*Task requirements*. In the listing below, copy out every line from the one holding "inflectonline.ru" to the one holding "continúan compitiendo en mercados cada vez", both ends included, and leave the pictures out of your copy.

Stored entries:
• • • • • • •

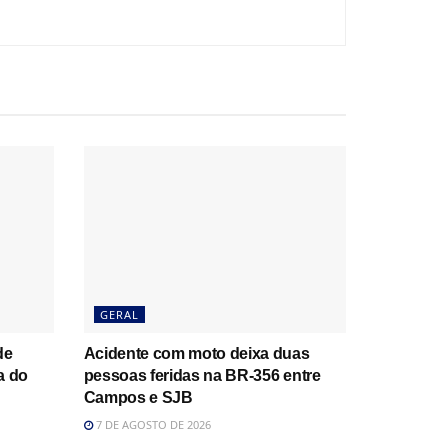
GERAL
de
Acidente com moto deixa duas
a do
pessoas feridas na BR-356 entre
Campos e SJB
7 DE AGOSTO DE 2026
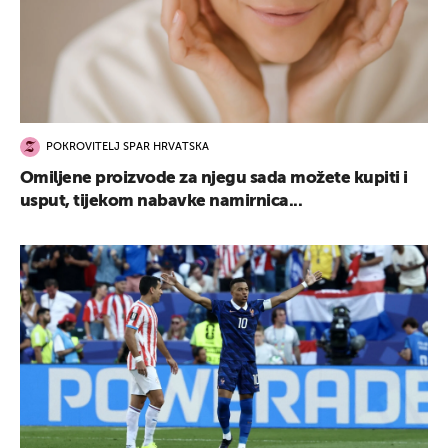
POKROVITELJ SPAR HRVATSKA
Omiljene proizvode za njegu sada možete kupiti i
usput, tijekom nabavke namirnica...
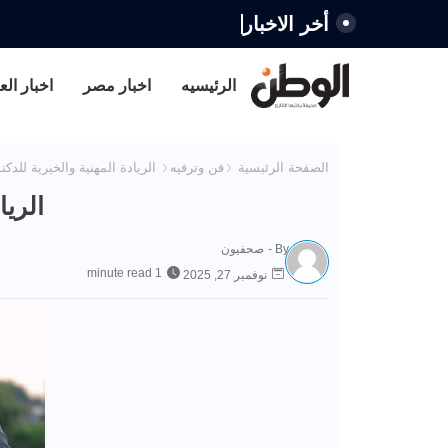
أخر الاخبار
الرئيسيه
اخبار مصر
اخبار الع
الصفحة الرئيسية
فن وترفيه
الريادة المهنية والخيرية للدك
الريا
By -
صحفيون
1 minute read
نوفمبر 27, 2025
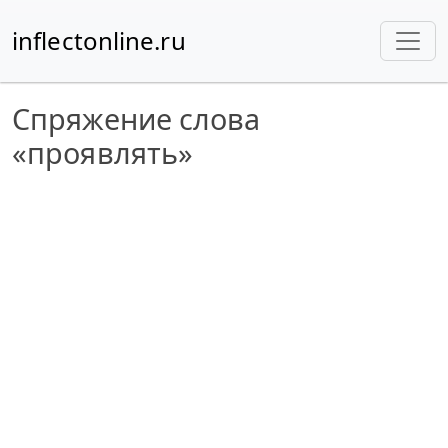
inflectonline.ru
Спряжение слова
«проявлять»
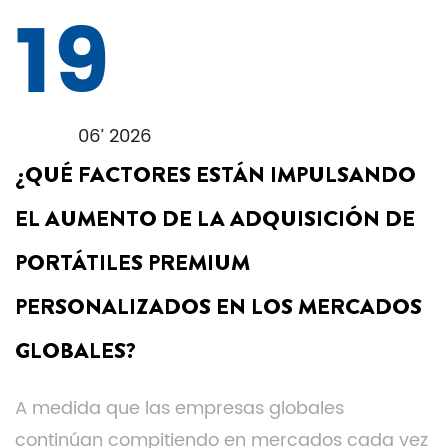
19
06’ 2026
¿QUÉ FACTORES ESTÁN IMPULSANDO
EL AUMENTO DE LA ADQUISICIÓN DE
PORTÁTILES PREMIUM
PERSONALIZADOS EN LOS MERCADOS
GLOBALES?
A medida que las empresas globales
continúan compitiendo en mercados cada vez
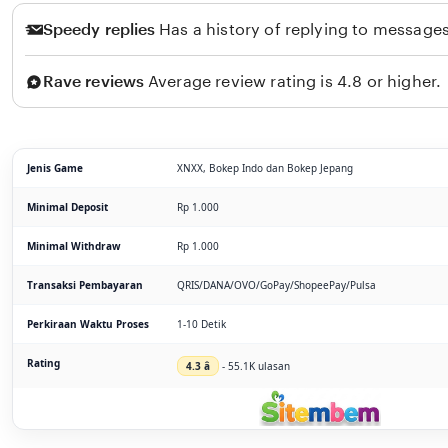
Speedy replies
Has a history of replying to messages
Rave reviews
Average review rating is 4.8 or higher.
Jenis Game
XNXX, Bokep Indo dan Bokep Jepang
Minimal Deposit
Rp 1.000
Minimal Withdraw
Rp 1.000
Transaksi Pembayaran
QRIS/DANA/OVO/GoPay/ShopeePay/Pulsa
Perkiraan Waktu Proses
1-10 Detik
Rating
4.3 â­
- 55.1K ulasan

• • • • • • •

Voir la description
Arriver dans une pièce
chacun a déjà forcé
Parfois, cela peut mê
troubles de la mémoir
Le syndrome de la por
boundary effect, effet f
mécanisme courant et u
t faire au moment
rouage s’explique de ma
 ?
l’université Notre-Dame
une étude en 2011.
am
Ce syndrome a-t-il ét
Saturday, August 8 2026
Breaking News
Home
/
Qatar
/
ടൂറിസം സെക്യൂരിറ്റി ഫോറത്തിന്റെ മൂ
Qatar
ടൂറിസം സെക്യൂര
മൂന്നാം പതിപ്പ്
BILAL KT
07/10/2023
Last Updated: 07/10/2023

• • • • • • •

*Solution to this exercise*.
inflectonline.ru
Спряжение слова
«проявлять»
19
06’ 2026
¿QUÉ FACTORES ESTÁN IMPULSANDO
EL AUMENTO DE LA ADQUISICIÓN DE
PORTÁTILES PREMIUM
PERSONALIZADOS EN LOS MERCADOS
GLOBALES?
A medida que las empresas globales
continúan compitiendo en mercados cada vez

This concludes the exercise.